A la familia Vigueras, luchadores incansables por la memoria.

 

La realidad se descompone en dos dimensiones: lo que existe y lo que podría existir. Tan verdad son mis manos como lo que haría con ellas. Tan verdad soy yo como lo que estoy soñando. La legendaria fotografía de Robert Capa, Muerte de un miliciano, es real. Aunque pudiera ser falsa la muerte, la identidad del miliciano o el presunto lugar en que se produjo. Y es real porque nadie nos robará jamás la caravana de sensaciones que nos erizó las venas al contemplarla. Los iconos son falsificaciones por definición. Desde la imagen de un santo al cromo de un futbolista. Y se equivoca quien pretende encasillar un símbolo en los márgenes de la realidad tangible. Su misión es evocarla. Y en la medida que lo consigue, se hace realidad. Toda verdad es simbólica. Por más que a muchos nos joda que se edifique sobre mentiras cuando hay verdades de sobra.

Hace años que el profesor José Manuel Susperregui desmintió cuatro supuestas verdades sobre la instantánea de Robert Capa: es un posado y no la primera fotografía periodística de una muerte en directo; el modelo no fue el miliciano muerto Federico Borrell García, El Taino, sino un desconocido vivo; se tomó en Espejo (Llano de Bandas) y no en Cerro Muriano; y la hizo con la Rolleiflex de su compañera Gerda Taro y no con su mítica cámara Leica. Dando por ciertas sus investigaciones, el emblema de los testimonios gráficos de la guerra civil sería una burda mentira. Como su nombre.

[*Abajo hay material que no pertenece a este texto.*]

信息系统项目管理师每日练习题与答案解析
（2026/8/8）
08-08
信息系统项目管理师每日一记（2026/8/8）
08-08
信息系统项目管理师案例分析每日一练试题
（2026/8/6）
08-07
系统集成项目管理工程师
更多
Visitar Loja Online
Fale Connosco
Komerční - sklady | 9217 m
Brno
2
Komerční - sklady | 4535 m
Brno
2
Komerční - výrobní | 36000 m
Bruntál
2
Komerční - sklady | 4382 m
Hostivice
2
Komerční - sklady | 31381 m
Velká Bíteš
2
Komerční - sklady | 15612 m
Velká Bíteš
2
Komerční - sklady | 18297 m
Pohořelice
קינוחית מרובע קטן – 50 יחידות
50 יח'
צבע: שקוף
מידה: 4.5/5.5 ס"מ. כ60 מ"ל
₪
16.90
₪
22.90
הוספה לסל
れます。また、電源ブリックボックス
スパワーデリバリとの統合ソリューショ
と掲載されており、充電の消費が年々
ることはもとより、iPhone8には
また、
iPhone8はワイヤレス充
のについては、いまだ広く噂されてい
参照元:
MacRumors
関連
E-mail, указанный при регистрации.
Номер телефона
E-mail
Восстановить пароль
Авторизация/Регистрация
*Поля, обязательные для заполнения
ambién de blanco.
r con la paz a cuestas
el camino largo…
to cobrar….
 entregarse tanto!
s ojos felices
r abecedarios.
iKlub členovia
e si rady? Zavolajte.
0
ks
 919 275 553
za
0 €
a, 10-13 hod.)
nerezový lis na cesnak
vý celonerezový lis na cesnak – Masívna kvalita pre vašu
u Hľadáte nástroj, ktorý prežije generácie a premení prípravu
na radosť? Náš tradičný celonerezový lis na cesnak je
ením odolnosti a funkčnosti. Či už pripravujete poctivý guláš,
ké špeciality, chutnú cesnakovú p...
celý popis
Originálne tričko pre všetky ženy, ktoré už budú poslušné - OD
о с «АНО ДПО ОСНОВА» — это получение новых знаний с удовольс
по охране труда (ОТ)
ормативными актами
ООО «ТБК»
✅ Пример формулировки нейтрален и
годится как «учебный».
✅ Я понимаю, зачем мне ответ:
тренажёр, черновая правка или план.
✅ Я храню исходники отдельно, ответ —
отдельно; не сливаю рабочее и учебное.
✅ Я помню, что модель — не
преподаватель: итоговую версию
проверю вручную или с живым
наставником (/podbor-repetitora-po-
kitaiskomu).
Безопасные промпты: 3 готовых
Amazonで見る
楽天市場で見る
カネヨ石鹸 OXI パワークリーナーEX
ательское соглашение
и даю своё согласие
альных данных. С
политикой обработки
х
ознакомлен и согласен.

Antes de ser exiliado por la nazis en París, se llamaba Endre Friedmann. Entonces tuvo una causa justificada para cambiar su identidad. Pero, ¿qué necesidad había de mentir en esta fotografía?

Enviado a los 22 años junto a Gerda Taro para cubrir la guerra civil por la revista francesa Vu, la instantánea fue publicada el 23 de noviembre de 1936 dentro del reportaje gráfico “La guerra civil en España: cómo cayeron, cómo huyeron”. Justo debajo aparecía otra foto similar de un miliciano abatido del que apenas nadie se preocupó entonces ni ahora. Todo cambia  el 12 de julio de 1937 cuando aparece en Life con este pie de foto: “La cámara de Robert Capa captura a un soldado español en el instante en que es derribado por un balazo en la cabeza en el frente de Córdoba”. Pasa de ser una fotografía más a convertirse en un mito. ¿En que lío se metió Robert Capa para no contar la verdad desde el principio o no desmentir la farsa después? Y qué más da cuando la verdad es otra. La verdad es el símbolo. Y si parece abatido es porque lo fue. Y si no tiene nombre es porque pudo ser cualquiera. Y si no consta el lugar es porque pudo ocurrir en cualquier sitio. La verdad es que en ese instante congelado habitan los cientos de miles de milicianos que sí murieron en la guerra y que yacen anónimos en las cunetas de cualquier parte mientras sus familiares, las víctimas vivas, seguimos esperando justicia, verdad y reparación. 80 años después de aquel segundo eterno.

La tragedia hibernada en esa imagen es una alegoría de la masacre que se convierte por ello en la masacre misma y en el espejo de todas las masacres. El icono se ha hecho más real que la realidad misma. Y aún así, no seré yo quien lo justifique. Me duele que pueda ser mentira. Y no por la mentira misma sino por la injusta plaga de dudas que los enemigos de la memoria siembran sobre latifundios de horror tan cierto. Me duele en las cepas del alma porque tengo a familiares en las cunetas que no protagonizaron fotografía alguna. Decía George Orwell que ver lo que tenemos delante de nuestras narices requiere una lucha constante. Mucho más esfuerzo requiere ver la verdad enterrada y sacarla a la luz. De ahí la urgencia en la aprobación de una ley de memoria histórica que haga verdadera justicia a los vivos permitiendo enterrar dignamente a sus muertos. Porque la verdad sin memoria es mentira. Y la memoria sin verdad es olvido.